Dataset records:

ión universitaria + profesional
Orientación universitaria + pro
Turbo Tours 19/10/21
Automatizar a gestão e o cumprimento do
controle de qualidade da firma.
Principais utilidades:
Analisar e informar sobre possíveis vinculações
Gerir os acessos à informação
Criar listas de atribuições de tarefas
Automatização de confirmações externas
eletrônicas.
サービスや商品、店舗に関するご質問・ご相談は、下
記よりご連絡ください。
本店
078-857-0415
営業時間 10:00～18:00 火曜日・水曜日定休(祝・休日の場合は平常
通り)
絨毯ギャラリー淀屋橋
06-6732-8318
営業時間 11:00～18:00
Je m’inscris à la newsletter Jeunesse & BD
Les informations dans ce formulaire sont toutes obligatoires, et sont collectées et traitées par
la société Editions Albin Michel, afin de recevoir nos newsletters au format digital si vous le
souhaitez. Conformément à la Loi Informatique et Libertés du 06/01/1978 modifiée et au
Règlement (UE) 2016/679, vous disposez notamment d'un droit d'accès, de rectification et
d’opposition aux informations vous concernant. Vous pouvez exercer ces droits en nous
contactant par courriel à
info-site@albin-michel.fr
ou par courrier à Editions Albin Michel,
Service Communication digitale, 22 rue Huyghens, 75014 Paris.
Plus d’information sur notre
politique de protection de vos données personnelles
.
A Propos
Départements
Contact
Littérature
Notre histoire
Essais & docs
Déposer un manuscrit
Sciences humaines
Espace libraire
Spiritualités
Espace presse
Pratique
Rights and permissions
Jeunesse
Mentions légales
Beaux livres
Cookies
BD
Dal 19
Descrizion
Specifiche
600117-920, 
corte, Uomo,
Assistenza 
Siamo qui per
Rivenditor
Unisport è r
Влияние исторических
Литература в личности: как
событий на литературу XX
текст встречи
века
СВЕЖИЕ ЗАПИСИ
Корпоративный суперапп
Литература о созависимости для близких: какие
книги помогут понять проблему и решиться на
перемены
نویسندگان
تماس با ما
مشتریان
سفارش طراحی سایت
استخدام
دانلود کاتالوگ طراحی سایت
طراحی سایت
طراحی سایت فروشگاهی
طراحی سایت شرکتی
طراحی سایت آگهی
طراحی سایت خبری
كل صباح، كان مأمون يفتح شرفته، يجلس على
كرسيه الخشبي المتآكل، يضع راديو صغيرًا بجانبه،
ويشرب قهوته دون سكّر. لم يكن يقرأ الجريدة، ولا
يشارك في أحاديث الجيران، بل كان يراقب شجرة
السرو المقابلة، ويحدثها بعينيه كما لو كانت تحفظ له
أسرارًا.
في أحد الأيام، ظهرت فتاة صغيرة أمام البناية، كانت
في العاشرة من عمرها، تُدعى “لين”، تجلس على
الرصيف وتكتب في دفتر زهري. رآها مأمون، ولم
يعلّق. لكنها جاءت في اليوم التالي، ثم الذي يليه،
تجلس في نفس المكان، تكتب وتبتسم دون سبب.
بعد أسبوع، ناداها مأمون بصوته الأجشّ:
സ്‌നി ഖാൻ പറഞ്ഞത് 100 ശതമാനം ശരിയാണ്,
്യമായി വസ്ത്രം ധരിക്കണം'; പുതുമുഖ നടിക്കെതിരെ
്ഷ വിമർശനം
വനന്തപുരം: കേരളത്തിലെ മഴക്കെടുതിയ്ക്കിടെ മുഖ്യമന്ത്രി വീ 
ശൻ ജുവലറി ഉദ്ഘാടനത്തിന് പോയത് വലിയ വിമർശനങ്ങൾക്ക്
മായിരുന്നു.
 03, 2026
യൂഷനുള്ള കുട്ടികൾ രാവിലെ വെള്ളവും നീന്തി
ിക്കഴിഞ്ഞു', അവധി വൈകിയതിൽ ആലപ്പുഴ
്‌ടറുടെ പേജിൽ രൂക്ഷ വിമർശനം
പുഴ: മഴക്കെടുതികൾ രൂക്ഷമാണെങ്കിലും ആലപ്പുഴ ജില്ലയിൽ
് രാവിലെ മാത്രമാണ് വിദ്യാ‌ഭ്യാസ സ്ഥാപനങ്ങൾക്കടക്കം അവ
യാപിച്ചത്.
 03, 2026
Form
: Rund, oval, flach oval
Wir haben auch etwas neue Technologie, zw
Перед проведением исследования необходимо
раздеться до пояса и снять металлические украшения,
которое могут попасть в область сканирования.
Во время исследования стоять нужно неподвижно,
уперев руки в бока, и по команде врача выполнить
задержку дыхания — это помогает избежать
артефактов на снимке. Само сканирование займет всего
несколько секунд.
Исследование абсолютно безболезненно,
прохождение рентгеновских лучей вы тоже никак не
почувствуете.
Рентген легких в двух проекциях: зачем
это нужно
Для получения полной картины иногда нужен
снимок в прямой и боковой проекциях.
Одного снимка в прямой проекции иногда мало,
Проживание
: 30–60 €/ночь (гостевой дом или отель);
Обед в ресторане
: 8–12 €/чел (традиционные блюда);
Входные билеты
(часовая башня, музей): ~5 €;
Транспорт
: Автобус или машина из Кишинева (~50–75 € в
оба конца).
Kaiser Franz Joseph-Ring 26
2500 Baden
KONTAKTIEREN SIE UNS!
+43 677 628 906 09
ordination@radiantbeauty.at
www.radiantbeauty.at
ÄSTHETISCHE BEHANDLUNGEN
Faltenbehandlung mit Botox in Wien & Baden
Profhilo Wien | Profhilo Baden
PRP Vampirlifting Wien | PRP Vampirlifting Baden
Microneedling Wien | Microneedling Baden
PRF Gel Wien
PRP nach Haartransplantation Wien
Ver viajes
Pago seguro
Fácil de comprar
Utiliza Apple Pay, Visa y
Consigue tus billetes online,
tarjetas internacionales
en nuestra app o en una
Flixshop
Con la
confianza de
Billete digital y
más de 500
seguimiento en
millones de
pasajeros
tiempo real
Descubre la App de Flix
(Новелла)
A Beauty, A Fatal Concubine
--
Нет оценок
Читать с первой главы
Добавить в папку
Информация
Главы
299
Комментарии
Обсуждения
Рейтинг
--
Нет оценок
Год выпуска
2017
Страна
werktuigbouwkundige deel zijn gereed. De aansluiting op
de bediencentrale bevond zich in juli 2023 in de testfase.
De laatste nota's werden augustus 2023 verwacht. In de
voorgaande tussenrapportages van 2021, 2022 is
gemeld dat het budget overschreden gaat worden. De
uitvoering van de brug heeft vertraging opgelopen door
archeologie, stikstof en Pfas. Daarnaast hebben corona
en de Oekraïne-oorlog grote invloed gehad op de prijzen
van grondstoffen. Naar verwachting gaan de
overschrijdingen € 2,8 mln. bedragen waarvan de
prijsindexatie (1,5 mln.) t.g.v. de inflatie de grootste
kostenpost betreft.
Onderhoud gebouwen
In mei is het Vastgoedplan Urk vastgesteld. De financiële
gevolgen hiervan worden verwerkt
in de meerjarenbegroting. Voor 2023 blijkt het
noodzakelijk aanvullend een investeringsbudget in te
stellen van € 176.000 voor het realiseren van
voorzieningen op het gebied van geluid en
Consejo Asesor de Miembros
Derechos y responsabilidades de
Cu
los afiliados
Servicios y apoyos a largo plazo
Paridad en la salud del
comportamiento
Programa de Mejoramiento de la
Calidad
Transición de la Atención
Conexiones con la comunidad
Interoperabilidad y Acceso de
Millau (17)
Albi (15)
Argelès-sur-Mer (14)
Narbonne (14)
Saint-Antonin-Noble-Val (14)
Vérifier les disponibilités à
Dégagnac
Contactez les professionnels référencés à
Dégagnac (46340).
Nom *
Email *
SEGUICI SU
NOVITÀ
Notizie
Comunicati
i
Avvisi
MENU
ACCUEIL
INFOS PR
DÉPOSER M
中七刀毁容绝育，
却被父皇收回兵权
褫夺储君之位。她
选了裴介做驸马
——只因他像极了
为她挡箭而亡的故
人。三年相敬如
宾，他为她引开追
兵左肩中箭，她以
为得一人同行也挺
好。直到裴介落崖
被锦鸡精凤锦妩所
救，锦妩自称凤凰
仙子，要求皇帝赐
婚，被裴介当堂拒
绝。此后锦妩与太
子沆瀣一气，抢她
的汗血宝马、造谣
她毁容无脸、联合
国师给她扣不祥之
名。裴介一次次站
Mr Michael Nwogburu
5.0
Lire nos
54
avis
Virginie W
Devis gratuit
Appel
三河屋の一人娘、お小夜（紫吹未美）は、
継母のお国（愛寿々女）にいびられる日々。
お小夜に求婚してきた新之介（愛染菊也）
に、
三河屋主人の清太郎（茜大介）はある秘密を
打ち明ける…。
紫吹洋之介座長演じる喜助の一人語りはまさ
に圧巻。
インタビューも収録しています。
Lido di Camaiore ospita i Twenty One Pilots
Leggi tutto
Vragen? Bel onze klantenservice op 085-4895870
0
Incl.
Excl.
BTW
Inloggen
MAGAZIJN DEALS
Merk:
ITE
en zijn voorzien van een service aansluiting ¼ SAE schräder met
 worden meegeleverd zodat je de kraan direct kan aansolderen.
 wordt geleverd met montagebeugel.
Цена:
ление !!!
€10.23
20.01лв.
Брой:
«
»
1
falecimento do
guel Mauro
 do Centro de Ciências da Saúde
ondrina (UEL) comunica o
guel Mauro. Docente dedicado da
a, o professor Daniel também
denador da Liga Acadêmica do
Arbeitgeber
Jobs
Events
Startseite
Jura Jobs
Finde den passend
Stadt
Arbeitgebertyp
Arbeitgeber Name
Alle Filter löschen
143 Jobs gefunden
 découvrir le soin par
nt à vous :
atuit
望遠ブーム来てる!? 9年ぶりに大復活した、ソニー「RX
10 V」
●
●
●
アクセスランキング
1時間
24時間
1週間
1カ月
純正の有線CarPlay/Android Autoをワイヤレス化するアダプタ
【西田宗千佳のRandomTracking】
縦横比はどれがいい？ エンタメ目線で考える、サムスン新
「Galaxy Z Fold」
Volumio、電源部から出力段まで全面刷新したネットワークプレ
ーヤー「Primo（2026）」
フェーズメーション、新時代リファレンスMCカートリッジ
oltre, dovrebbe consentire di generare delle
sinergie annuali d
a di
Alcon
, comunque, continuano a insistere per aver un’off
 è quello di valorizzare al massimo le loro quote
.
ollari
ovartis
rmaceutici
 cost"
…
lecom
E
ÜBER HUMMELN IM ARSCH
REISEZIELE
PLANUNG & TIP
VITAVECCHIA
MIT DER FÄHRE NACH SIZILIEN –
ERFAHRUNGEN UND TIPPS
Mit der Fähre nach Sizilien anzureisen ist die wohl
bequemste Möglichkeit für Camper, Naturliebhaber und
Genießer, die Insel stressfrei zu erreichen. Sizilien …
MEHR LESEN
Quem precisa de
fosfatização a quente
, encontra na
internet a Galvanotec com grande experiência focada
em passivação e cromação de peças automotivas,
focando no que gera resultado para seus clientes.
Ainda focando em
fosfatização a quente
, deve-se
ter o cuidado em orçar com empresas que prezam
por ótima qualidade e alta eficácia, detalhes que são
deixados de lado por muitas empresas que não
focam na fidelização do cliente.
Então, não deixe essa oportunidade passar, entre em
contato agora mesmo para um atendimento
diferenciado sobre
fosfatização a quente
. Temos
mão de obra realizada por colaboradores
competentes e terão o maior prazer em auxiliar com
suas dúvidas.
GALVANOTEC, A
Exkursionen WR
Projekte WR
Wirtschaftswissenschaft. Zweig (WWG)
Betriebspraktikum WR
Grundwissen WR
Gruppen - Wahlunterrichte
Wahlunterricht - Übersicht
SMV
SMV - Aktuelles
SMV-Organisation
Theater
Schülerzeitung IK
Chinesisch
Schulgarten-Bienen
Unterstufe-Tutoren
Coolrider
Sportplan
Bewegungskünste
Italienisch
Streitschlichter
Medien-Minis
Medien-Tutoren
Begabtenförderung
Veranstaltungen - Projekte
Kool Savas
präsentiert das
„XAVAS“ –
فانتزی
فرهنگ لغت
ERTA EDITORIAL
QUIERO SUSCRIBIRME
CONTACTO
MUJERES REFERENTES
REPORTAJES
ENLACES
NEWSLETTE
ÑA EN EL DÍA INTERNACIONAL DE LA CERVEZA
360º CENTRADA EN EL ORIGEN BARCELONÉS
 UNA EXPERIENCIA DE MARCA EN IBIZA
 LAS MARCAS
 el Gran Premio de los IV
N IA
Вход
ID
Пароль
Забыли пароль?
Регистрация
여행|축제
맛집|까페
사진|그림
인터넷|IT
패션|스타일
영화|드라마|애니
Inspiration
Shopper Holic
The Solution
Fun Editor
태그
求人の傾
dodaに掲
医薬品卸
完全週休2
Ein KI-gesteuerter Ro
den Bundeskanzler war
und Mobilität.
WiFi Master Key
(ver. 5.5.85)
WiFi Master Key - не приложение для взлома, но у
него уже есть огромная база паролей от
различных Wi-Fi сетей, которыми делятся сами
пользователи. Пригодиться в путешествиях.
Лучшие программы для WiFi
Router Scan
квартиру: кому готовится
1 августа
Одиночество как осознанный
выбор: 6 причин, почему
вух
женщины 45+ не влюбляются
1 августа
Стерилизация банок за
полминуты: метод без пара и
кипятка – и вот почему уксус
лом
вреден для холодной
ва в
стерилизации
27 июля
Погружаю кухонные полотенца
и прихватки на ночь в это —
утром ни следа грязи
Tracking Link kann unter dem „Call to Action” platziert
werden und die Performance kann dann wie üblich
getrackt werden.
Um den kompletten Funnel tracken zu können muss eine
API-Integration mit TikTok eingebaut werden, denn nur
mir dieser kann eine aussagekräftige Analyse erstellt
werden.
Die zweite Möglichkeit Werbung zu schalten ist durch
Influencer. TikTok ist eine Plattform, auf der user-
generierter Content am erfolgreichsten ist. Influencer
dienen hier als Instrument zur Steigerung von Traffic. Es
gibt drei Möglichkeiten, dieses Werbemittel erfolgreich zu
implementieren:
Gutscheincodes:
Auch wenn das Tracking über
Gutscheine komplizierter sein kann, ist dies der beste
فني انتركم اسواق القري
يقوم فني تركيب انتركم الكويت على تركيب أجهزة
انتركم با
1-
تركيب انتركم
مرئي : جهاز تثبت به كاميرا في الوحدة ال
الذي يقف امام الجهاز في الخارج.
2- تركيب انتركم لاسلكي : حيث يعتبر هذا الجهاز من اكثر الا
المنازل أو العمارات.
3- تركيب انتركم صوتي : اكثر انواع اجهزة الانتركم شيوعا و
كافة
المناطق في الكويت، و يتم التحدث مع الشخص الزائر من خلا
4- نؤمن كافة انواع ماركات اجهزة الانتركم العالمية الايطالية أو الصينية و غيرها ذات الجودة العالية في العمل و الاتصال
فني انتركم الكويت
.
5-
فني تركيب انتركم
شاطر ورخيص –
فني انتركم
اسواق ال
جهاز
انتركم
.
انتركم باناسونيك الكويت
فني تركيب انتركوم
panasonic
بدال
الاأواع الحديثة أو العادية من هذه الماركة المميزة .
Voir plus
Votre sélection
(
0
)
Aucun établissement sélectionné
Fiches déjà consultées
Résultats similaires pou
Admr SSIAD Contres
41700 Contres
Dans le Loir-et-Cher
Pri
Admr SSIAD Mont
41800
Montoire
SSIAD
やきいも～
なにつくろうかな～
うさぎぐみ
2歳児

Work request: Return, word for word, every line from the top of the entries down to the line that holds "في أحد الأيام،", both included.

Answer space:
ión universitaria + profesional
Orientación universitaria + pro
Turbo Tours 19/10/21
Automatizar a gestão e o cumprimento do
controle de qualidade da firma.
Principais utilidades:
Analisar e informar sobre possíveis vinculações
Gerir os acessos à informação
Criar listas de atribuições de tarefas
Automatização de confirmações externas
eletrônicas.
サービスや商品、店舗に関するご質問・ご相談は、下
記よりご連絡ください。
本店
078-857-0415
営業時間 10:00～18:00 火曜日・水曜日定休(祝・休日の場合は平常
通り)
絨毯ギャラリー淀屋橋
06-6732-8318
営業時間 11:00～18:00
Je m’inscris à la newsletter Jeunesse & BD
Les informations dans ce formulaire sont toutes obligatoires, et sont collectées et traitées par
la société Editions Albin Michel, afin de recevoir nos newsletters au format digital si vous le
souhaitez. Conformément à la Loi Informatique et Libertés du 06/01/1978 modifiée et au
Règlement (UE) 2016/679, vous disposez notamment d'un droit d'accès, de rectification et
d’opposition aux informations vous concernant. Vous pouvez exercer ces droits en nous
contactant par courriel à
info-site@albin-michel.fr
ou par courrier à Editions Albin Michel,
Service Communication digitale, 22 rue Huyghens, 75014 Paris.
Plus d’information sur notre
politique de protection de vos données personnelles
.
A Propos
Départements
Contact
Littérature
Notre histoire
Essais & docs
Déposer un manuscrit
Sciences humaines
Espace libraire
Spiritualités
Espace presse
Pratique
Rights and permissions
Jeunesse
Mentions légales
Beaux livres
Cookies
BD
Dal 19
Descrizion
Specifiche
600117-920, 
corte, Uomo,
Assistenza 
Siamo qui per
Rivenditor
Unisport è r
Влияние исторических
Литература в личности: как
событий на литературу XX
текст встречи
века
СВЕЖИЕ ЗАПИСИ
Корпоративный суперапп
Литература о созависимости для близких: какие
книги помогут понять проблему и решиться на
перемены
نویسندگان
تماس با ما
مشتریان
سفارش طراحی سایت
استخدام
دانلود کاتالوگ طراحی سایت
طراحی سایت
طراحی سایت فروشگاهی
طراحی سایت شرکتی
طراحی سایت آگهی
طراحی سایت خبری
كل صباح، كان مأمون يفتح شرفته، يجلس على
كرسيه الخشبي المتآكل، يضع راديو صغيرًا بجانبه،
ويشرب قهوته دون سكّر. لم يكن يقرأ الجريدة، ولا
يشارك في أحاديث الجيران، بل كان يراقب شجرة
السرو المقابلة، ويحدثها بعينيه كما لو كانت تحفظ له
أسرارًا.
في أحد الأيام، ظهرت فتاة صغيرة أمام البناية، كانت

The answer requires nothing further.